§ Given entries
======

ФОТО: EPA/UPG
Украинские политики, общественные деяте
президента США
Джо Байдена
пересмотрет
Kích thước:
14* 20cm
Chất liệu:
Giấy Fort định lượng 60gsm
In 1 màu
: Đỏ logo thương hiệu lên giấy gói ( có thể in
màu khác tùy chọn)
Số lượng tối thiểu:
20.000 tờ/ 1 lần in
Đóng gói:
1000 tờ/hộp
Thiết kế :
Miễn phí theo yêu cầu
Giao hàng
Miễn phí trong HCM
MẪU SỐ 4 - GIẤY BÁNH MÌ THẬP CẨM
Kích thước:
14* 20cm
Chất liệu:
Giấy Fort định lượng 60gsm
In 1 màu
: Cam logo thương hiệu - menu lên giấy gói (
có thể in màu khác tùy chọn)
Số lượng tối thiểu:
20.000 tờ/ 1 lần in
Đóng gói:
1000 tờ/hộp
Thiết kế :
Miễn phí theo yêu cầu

======

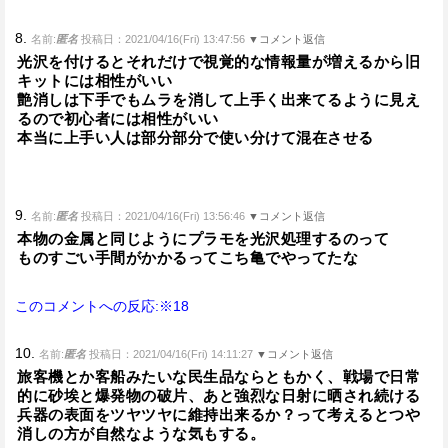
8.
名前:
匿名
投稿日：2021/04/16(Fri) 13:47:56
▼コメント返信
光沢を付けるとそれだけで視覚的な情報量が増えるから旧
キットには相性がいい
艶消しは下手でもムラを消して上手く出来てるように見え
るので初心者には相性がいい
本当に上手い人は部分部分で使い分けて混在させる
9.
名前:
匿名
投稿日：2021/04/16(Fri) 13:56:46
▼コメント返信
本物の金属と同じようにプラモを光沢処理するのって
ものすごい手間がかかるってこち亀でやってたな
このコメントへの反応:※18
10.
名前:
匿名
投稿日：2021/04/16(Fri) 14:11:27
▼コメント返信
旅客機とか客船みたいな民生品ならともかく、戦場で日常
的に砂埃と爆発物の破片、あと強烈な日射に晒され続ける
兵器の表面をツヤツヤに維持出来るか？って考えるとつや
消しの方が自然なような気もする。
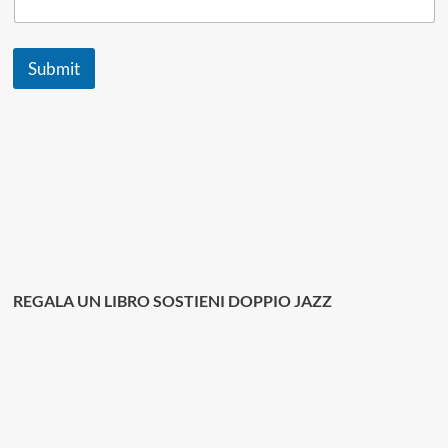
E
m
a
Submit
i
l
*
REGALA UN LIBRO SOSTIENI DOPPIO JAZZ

======

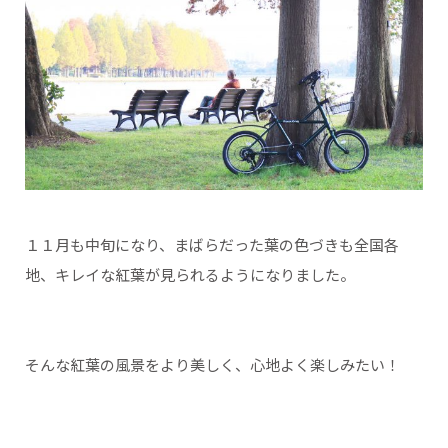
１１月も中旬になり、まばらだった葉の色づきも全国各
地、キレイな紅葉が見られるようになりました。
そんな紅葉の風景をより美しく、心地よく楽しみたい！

======

§ How to complete this task
Work out the number of lines in this listing that include the word "logo". Reply with that number only.

§ Problem solution
2